- **PROBLEM TO WORK ON**
Quote the rows word for word, starting at the first row and ending at the row that contains "Which series has".

**** DATASET EXCERPTS

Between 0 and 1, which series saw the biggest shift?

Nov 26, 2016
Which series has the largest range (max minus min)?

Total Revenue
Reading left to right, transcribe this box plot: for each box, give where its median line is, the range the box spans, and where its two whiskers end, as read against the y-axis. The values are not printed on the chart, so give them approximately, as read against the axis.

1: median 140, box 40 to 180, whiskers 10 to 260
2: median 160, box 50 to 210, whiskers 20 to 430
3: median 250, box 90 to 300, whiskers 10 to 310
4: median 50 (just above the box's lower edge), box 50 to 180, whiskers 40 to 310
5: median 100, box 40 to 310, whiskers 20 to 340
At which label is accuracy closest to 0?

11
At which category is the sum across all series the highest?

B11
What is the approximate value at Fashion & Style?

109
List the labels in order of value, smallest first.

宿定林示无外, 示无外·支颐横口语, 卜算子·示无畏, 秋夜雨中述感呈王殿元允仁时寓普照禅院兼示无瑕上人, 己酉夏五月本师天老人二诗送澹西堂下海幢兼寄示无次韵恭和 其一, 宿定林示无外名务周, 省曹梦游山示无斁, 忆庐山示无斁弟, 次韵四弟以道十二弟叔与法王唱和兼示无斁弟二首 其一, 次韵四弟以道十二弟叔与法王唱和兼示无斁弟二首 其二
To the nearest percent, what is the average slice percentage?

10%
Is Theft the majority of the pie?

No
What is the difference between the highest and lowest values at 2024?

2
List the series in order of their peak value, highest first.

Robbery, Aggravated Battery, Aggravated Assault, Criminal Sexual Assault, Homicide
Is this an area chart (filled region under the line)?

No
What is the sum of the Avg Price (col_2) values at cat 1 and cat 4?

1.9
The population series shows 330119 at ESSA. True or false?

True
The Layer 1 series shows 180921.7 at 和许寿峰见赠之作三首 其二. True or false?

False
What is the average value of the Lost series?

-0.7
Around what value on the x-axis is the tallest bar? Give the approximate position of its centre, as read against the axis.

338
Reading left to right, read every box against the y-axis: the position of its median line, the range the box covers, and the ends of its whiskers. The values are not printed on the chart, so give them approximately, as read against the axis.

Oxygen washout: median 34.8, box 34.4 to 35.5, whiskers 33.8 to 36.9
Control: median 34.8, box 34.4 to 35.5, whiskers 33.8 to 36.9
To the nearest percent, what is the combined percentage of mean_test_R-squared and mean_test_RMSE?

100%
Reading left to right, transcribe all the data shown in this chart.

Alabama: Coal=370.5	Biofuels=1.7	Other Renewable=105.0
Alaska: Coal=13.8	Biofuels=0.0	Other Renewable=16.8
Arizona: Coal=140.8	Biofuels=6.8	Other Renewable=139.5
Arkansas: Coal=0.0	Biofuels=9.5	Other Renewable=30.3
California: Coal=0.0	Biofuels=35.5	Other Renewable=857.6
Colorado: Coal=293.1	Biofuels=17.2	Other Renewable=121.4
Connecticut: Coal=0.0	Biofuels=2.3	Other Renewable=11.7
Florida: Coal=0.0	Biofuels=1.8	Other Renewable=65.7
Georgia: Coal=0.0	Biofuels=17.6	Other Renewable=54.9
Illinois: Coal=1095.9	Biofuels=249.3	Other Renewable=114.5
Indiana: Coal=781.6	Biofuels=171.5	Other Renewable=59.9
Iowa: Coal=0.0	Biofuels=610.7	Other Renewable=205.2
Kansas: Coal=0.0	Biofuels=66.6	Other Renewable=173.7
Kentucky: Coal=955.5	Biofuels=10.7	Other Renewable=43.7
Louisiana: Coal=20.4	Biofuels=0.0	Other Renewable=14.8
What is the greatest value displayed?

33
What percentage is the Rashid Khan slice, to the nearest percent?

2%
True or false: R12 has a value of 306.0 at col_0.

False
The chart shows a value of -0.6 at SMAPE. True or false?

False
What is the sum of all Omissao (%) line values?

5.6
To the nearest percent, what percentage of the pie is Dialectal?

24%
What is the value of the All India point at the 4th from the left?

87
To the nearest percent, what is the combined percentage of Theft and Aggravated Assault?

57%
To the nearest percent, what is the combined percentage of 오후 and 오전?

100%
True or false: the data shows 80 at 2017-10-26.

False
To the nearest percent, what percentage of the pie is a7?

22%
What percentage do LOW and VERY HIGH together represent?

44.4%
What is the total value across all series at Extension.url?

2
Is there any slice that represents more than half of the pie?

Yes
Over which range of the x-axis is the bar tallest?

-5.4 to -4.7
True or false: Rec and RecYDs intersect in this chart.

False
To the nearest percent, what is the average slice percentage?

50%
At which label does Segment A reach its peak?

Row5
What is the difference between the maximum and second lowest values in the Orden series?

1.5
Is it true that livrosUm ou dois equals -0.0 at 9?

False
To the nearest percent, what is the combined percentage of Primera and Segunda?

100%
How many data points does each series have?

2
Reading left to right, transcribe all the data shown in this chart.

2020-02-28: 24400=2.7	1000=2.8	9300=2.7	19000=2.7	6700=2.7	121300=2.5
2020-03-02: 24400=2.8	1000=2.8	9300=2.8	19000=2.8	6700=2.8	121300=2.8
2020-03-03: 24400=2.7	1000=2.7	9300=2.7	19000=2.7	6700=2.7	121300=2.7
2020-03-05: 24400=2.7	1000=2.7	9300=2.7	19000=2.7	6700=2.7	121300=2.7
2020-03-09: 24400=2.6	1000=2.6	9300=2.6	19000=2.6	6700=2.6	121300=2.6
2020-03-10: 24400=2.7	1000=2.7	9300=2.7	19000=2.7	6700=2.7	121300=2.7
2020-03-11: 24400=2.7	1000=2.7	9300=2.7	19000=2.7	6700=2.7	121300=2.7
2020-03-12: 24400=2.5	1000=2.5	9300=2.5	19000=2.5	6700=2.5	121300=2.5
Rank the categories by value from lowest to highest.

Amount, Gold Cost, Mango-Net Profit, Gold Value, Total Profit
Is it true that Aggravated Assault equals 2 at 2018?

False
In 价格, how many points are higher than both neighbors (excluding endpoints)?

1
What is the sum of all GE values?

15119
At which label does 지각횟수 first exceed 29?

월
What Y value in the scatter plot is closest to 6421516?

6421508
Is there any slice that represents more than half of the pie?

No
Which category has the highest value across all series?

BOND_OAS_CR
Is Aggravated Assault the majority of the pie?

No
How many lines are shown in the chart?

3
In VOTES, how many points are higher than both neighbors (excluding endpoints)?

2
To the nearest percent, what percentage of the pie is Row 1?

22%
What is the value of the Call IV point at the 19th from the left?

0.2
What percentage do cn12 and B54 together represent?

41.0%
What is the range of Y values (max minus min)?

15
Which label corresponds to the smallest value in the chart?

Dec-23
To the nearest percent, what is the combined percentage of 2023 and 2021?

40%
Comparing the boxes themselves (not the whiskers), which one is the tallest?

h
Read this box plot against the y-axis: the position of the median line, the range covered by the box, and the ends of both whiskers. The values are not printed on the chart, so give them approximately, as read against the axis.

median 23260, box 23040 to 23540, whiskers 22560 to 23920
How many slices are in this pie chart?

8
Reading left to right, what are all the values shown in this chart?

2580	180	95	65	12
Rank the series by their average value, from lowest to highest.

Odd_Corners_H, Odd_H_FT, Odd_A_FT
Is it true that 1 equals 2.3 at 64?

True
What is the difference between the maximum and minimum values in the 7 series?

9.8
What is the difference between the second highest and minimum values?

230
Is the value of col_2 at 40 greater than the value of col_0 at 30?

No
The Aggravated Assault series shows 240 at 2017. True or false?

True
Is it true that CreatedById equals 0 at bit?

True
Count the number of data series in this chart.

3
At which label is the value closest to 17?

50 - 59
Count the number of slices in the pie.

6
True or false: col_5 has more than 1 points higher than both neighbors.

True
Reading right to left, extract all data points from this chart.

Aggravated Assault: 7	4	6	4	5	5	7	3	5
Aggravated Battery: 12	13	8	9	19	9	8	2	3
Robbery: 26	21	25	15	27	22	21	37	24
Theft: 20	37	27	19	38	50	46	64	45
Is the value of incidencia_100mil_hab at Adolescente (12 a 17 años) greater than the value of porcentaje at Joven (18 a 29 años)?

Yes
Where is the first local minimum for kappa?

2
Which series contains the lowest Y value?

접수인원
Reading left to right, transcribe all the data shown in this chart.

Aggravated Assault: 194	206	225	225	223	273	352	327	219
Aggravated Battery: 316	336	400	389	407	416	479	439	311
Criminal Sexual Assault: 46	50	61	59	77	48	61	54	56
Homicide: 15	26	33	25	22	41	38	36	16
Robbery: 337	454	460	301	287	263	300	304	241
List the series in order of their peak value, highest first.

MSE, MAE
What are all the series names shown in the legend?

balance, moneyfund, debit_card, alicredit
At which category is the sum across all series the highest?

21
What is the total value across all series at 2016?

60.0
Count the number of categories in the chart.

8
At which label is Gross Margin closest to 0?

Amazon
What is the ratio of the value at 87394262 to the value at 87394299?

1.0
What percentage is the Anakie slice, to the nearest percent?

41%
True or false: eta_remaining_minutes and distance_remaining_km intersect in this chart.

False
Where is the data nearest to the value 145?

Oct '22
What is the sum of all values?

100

********

- **REPLY TO THE TASK**
Between 0 and 1, which series saw the biggest shift?

Nov 26, 2016
Which series has the largest range (max minus min)?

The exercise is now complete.